Gabor Kaszab has posted comments on this change. ( 
http://gerrit.cloudera.org:8080/20010 )

Change subject: IMPALA-11996: Scanner change for Iceberg metadtata querying
......................................................................


Patch Set 5:

(64 comments)

Thanks for the patch, Tamas! Does really seem like a lot of work.

I took a first look and I think I found some mem leaks around 
IcebergMetadataScanNode.

I still have to digest the code in IcebergMetadataTableScanner, though. 
Honestly, for me it seems pretty ugly to have JNI call within c++ for literally 
everything. I naively thought that we could somehow let the Java part do the 
Java stuff and the C++ part only meant to ask for the next set of results in 
some format, like thrift.
Even if that's not possible, I think we can give some subtask to the Java part, 
like "please create me the object for the metadata table" and then we can hide 
the majority of the java class/variable/method/type references in the c++ code.
Can't we somehow keep the Java references minimal and let's say maintain the 
iterator that traverses the results, but then ask the Java part to get us the 
actual results giving it the iterator? Could results be passed in thrift or 
some buffer format between the 2 words? Once we got them, we could move the 
values into the row_batch.

I'm curious what others think about this, though.

REQUIREMENT 1:
From the review comment above, output verbatim the passage starting with "Thanks for the" and going on through "the c++ code.".

THE DATA:
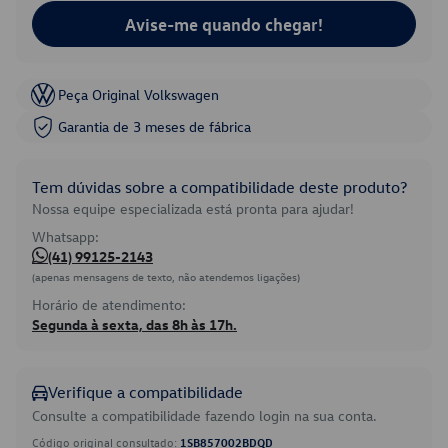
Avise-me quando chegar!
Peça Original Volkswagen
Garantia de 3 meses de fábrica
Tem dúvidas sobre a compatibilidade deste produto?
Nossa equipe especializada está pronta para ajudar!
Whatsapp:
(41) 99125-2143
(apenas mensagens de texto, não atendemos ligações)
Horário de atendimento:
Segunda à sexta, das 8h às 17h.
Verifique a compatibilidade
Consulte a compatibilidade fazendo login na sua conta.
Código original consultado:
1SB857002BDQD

REQUIREMENT 2:
Return the lines of all the records exactly as they appear, leaving out the pictures.

WRITTEN REPLY 1:
Thanks for the patch, Tamas! Does really seem like a lot of work.

I took a first look and I think I found some mem leaks around 
IcebergMetadataScanNode.

I still have to digest the code in IcebergMetadataTableScanner, though. 
Honestly, for me it seems pretty ugly to have JNI call within c++ for literally 
everything. I naively thought that we could somehow let the Java part do the 
Java stuff and the C++ part only meant to ask for the next set of results in 
some format, like thrift.
Even if that's not possible, I think we can give some subtask to the Java part, 
like "please create me the object for the metadata table" and then we can hide 
the majority of the java class/variable/method/type references in the c++ code.

WRITTEN REPLY 2:
Avise-me quando chegar!
Peça Original Volkswagen
Garantia de 3 meses de fábrica
Tem dúvidas sobre a compatibilidade deste produto?
Nossa equipe especializada está pronta para ajudar!
Whatsapp:
(41) 99125-2143
(apenas mensagens de texto, não atendemos ligações)
Horário de atendimento:
Segunda à sexta, das 8h às 17h.
Verifique a compatibilidade
Consulte a compatibilidade fazendo login na sua conta.
Código original consultado:
1SB857002BDQD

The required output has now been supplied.